La personne  - Eric Delassus - Editions Bréal
La personne

Santé du corps et santé de l’esprit — Les apports de l’éthique de Spinoza à l’éthique médicale

Dans la lettre à Oldenburg du 7 février 1676 Spinoza écrit qu’il n’appartient pas « à la nature de tout homme d’avoir une âme forte et qu’il n’est pas plus en notre pouvoir de posséder la santé du corps que celle de l’âme ».
La proposition XXXIX de la cinquième partie de l’Éthique nous dit également : « Qui a un corps apte à un très grand nombre de choses, a un esprit dont la plus grande part est éternelle ».

La lecture de ces deux citations pourrait nous conduire à penser que pour Spinoza : d’une part, les hommes n’ont aucun pouvoir sur eux-mêmes en raison du déterminisme universel auquel ils sont soumis, et que, d’autre part l’esprit ou l’âme étant l’idée du corps, la santé de l’esprit est à ce point dépendante de celle du corps, que la maladie fermerait la voie vers le salut pour quiconque en serait affecté.

Autrement dit, cette conception des rapports entre l’esprit et le corps laisserait apparemment sous entendre que, pour celui dont les aptitudes du corps sont inférieures à la normale, l’accès à la béatitude et à l’éternité serait fortement compromis.

Il semblerait donc, à première vue, que pour Spinoza, non seulement nous ne maîtrisons pas les affections dont nous sommes les objets (il n’est pas plus en notre pouvoir de posséder la santé du corps que celle de l’esprit) mais que d’autre part, il existe une telle dépendance entre le corps et l’esprit que la diminution de la puissance du corps ne peut avoir pour conséquence que la faiblesse de l’esprit.
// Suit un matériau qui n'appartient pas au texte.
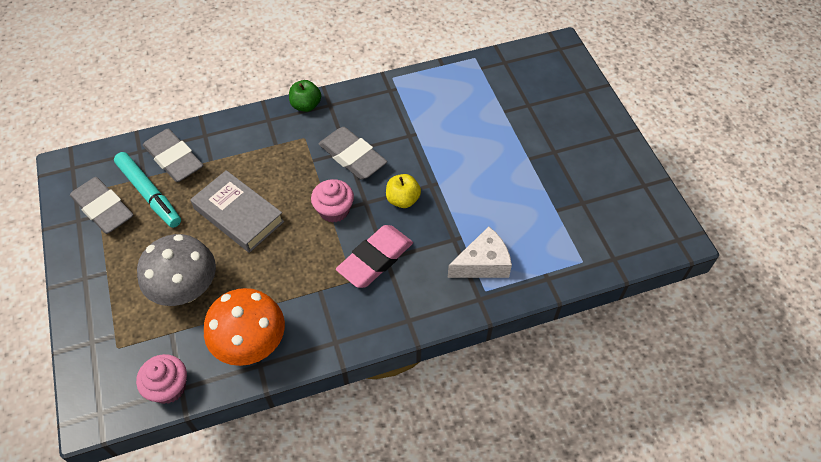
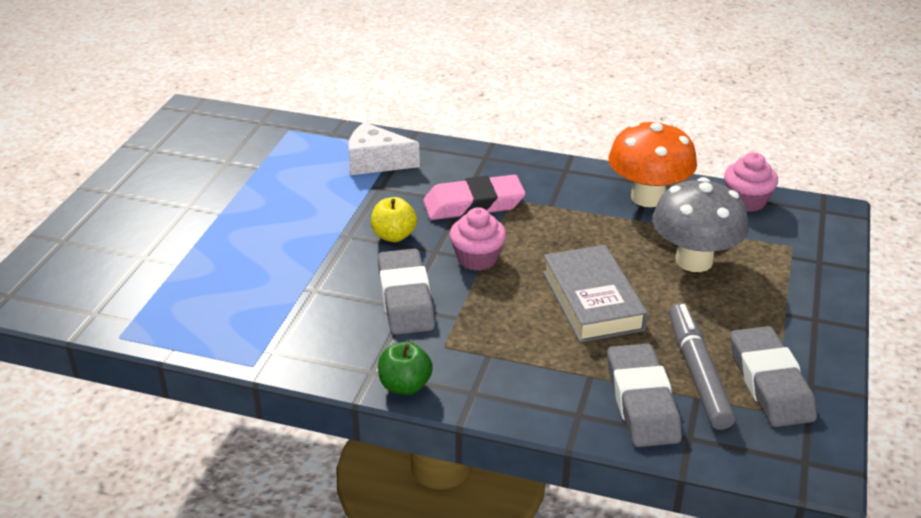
camera: 145 degrees left, 20 degrees down
turquoise marker [114,152,181,228] -> grey marker [669,303,736,430]

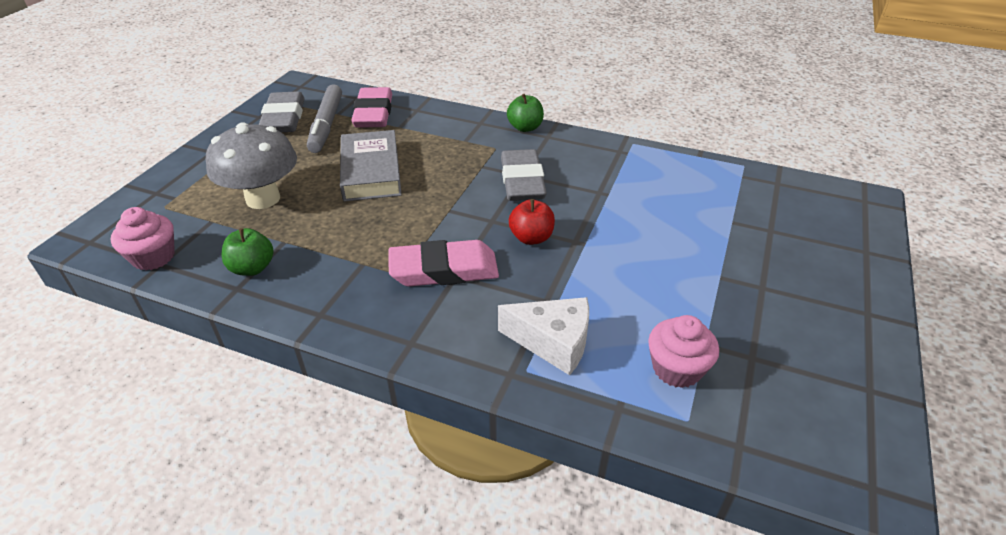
camera: 175 degrees left, 5 degrees up
yellow apple [371,197,417,242] -> red apple [509,199,555,245]
pink cupcake [450,207,506,271] -> pink cupcake moved to [648,315,719,388]
grey eraser [607,344,682,447] -> pink eraser [351,87,392,128]
orange mushroom [608,121,697,207] -> green apple [222,228,274,276]

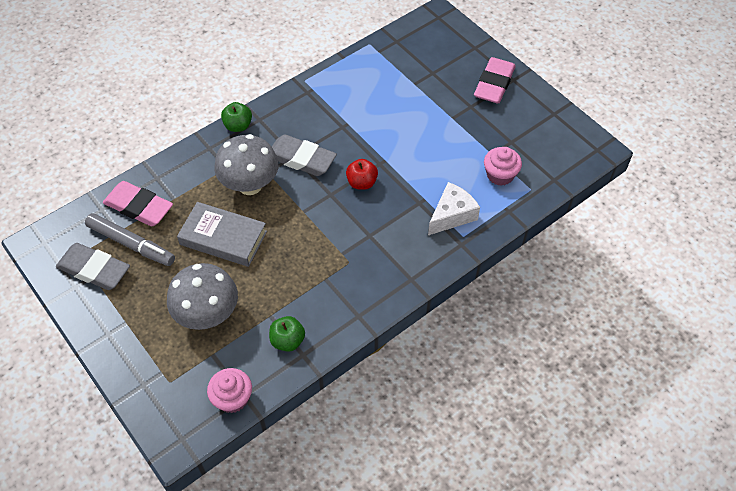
camera: 60 degrees left, 15 degrees up
pink eraser [388,240,499,287] -> pink eraser moved to [474,57,516,103]
none -> grey mushroom [214,134,279,195]

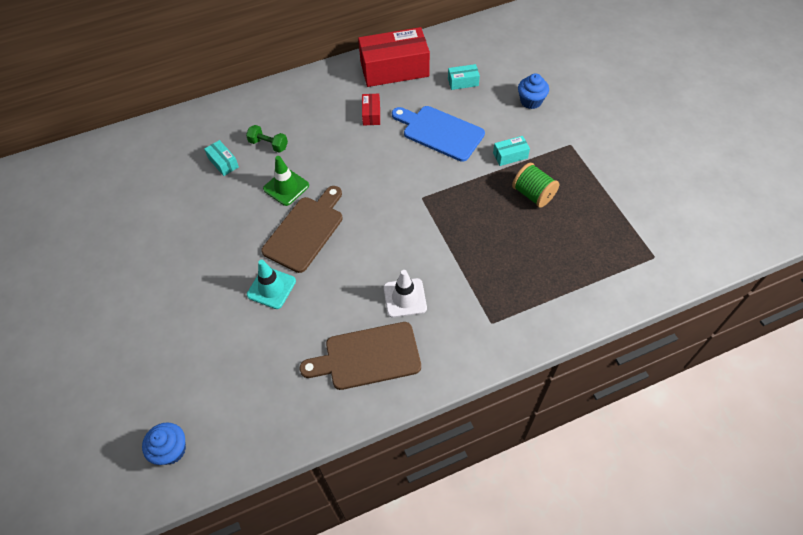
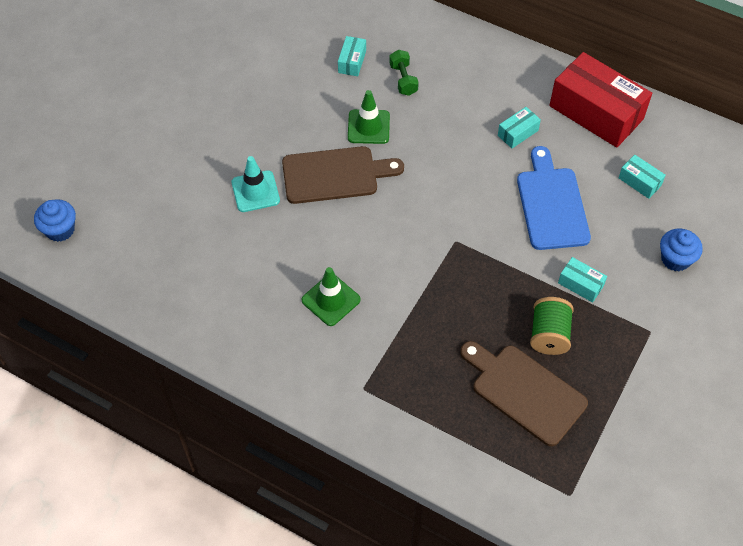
camera: 50 degrees right, 0 degrees up
brown cutting board [300,322,421,390] -> brown cutting board moved to [460,341,588,446]
red box [362,94,380,126] -> turquoise box [498,107,541,148]
white traffic cone [384,270,427,318] -> green traffic cone [301,267,361,326]

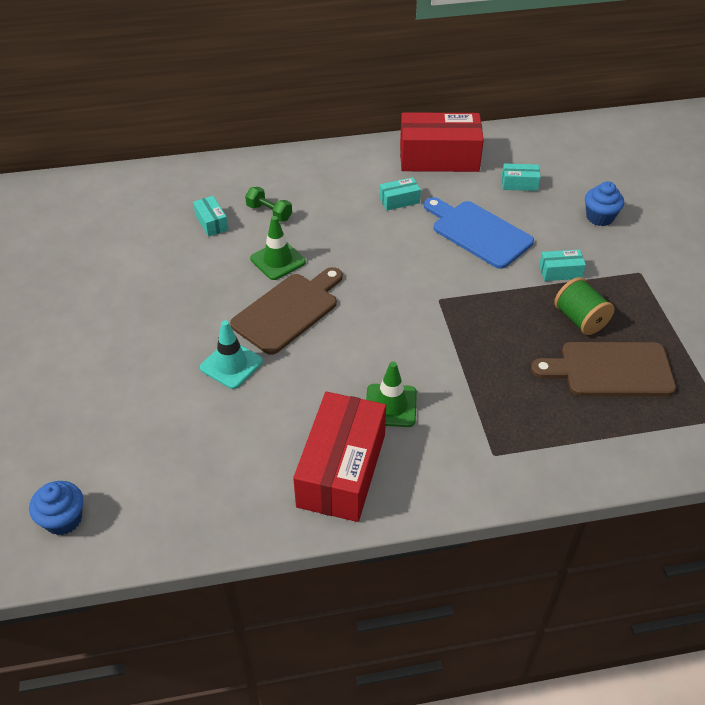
camera: 40 degrees left, 10 degrees down
turquoise box [498,107,541,148] -> turquoise box turned 60 degrees clockwise [379,177,421,210]
none -> red box [293,392,386,522]

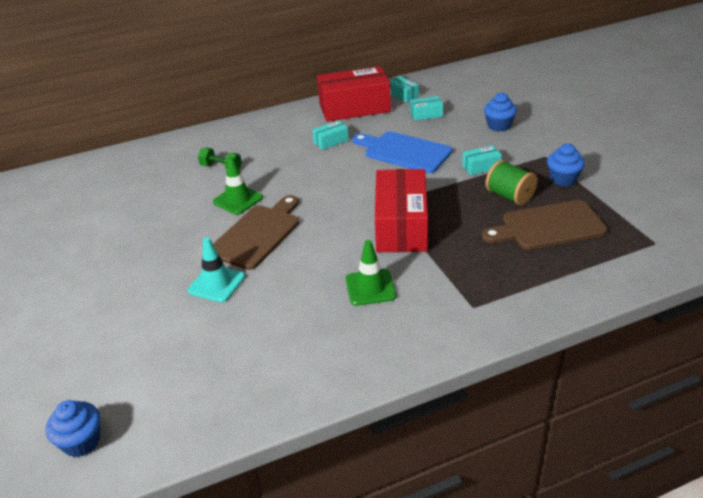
camera: 10 degrees left, 10 degrees down
turquoise box [193,196,228,237] -> turquoise box moved to [389,76,419,103]
red box [293,392,386,522] -> red box moved to [375,169,428,252]
none -> blue cupcake [547,143,585,186]

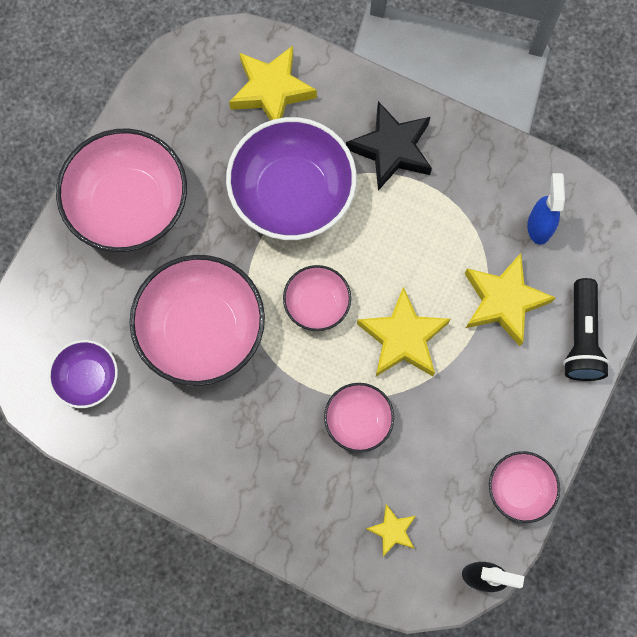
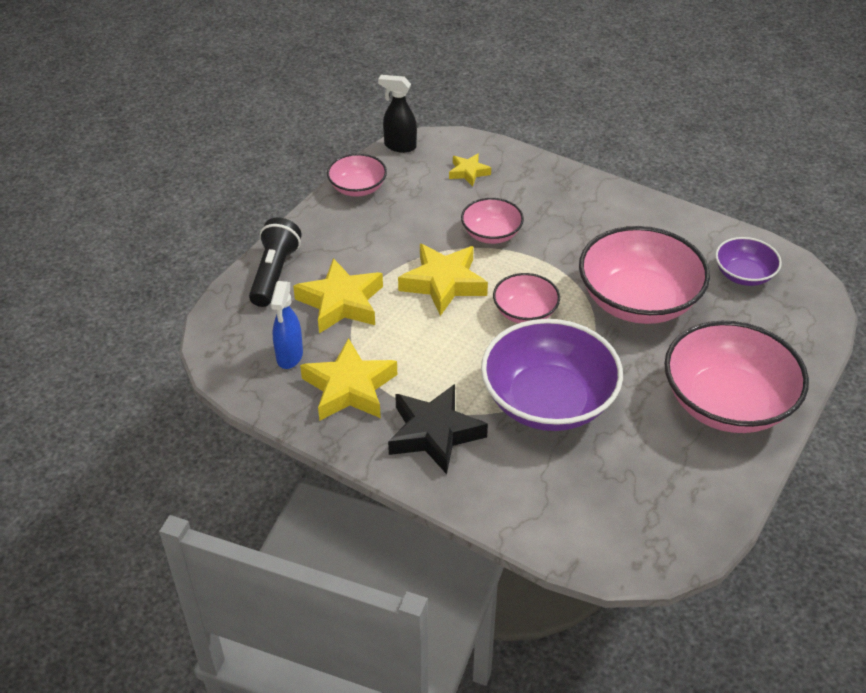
camera: 175 degrees left, 30 degrees down
yellow star [229,46,317,121] -> yellow star moved to [300,338,397,421]

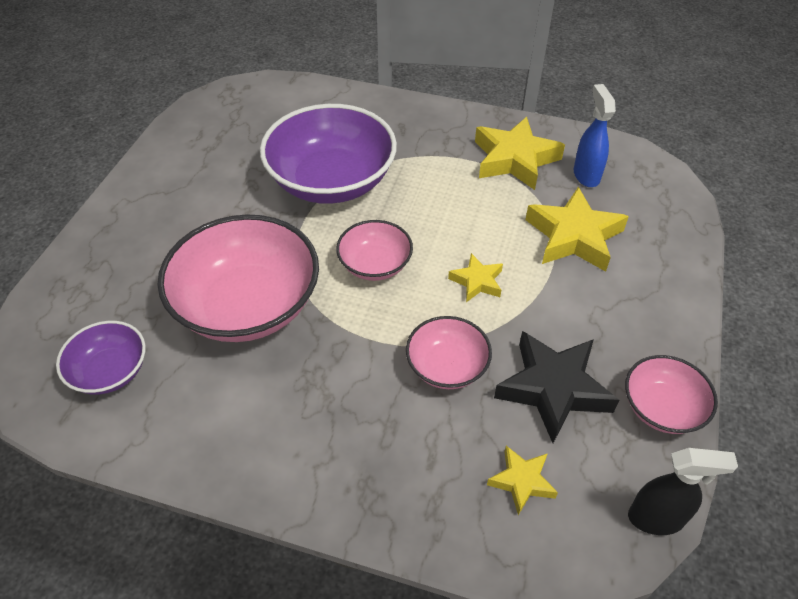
camera: 165 degrees right, 5 degrees up
black flashlight [249,218,301,307] -> none
black star [388,384,488,474] -> black star moved to [494,331,619,443]
yellow star [398,244,488,316] -> yellow star [448,253,503,302], size x0.53
pink bowl [664,321,809,433] -> none

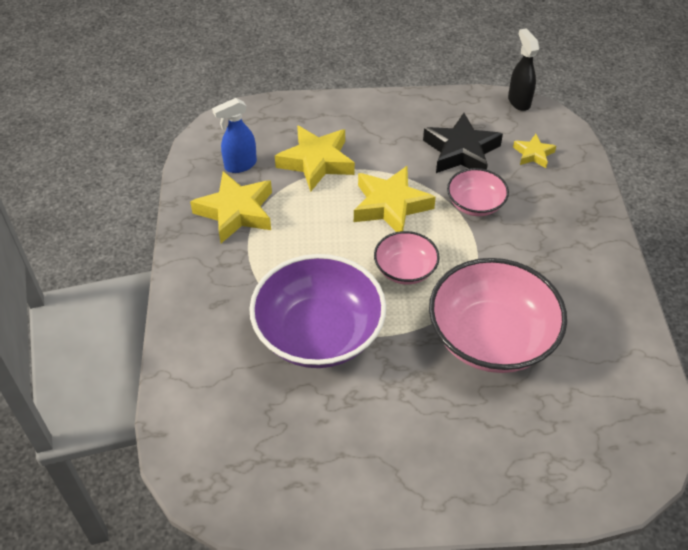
camera: 110 degrees left, 0 degrees up
purple bowl [56,321,146,395] -> none
yellow star [448,253,503,302] -> yellow star [354,166,436,232], size x1.87
pink bowl [625,355,718,434] -> none

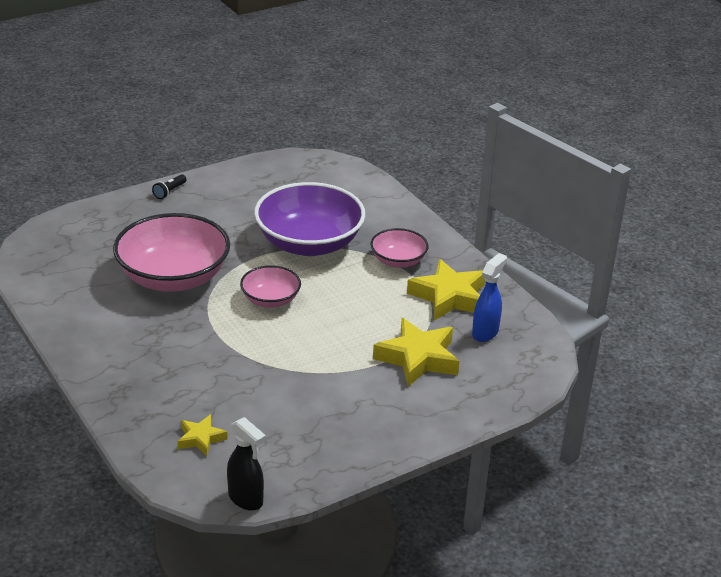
camera: 150 degrees right, 15 degrees down
yellow star [354,166,436,232] -> none
black star [423,113,503,173] -> none
pink bowl [447,168,509,216] -> pink bowl moved to [370,228,429,268]
none -> black flashlight [152,174,186,199]

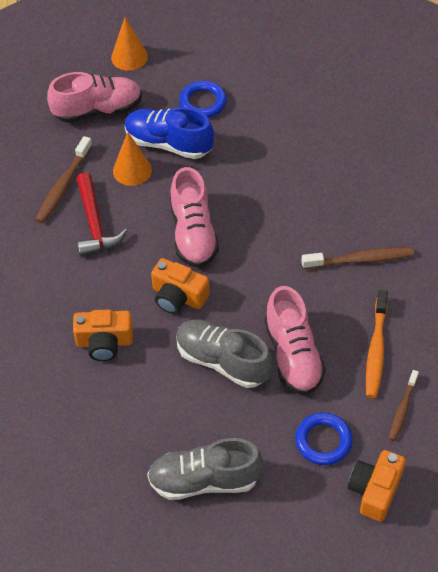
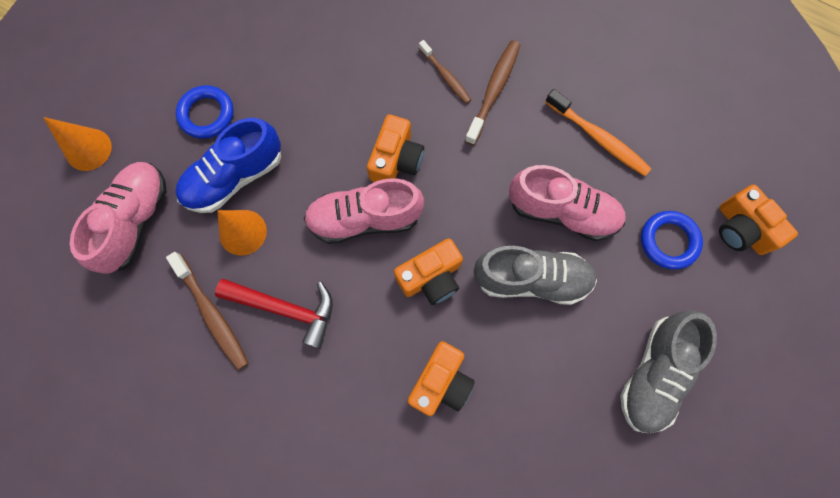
camera: 60 degrees left, 20 degrees up
pink shoe [170,167,219,268] -> pink shoe turned 150 degrees clockwise [304,178,424,244]
grey shoe [176,320,273,388] -> grey shoe turned 150 degrees counterclockwise [474,246,597,305]
brown toothbrush [389,370,419,441] -> brown toothbrush moved to [419,40,471,104]
none -> orange camera [367,114,424,182]

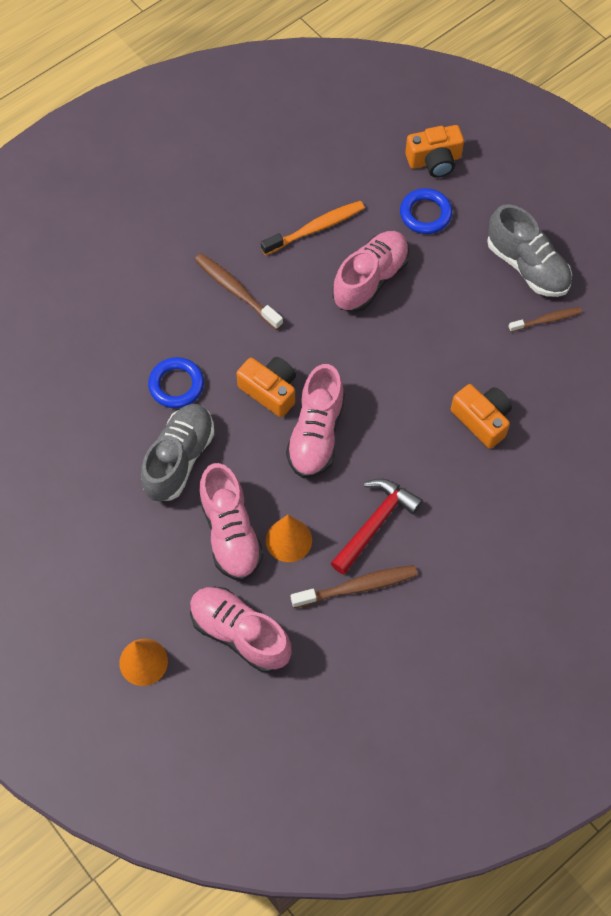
camera: 70 degrees left, 10 degrees down
blue shoe [175,118,281,213] -> pink shoe [199,463,263,581]
blue ring [176,85,234,139] -> blue ring moved to [148,357,204,408]
orange camera [394,238,463,305] -> none
brown toothbrush [419,40,471,104] -> brown toothbrush moved to [508,307,582,332]
grey shoe [474,246,597,305] -> grey shoe moved to [141,404,214,501]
Si, en effet, les aptitudes de mon corps déterminent la part de mon esprit pouvant accéder à l’éternité, la perte de certaines de ces aptitudes (perte qui peut résulter de la maladie) ne peut que compromettre le salut de l’esprit.Cependant, si l’on se réfère à la vie de Spinoza, il apparaît que les faits contredisent cette interprétation. Spinoza était lui-même malade (il a vécu toute sa vie en souffrant d’une affection pulmonaire qui l’obligeait à garder la chambre des jours entiers). Cela ne l’a pas empêché de rédiger son œuvre et d’atteindre – ses biographes le confirment -, une sagesse et une sérénité qui l’ont accompagné jusque dans ses derniers moments.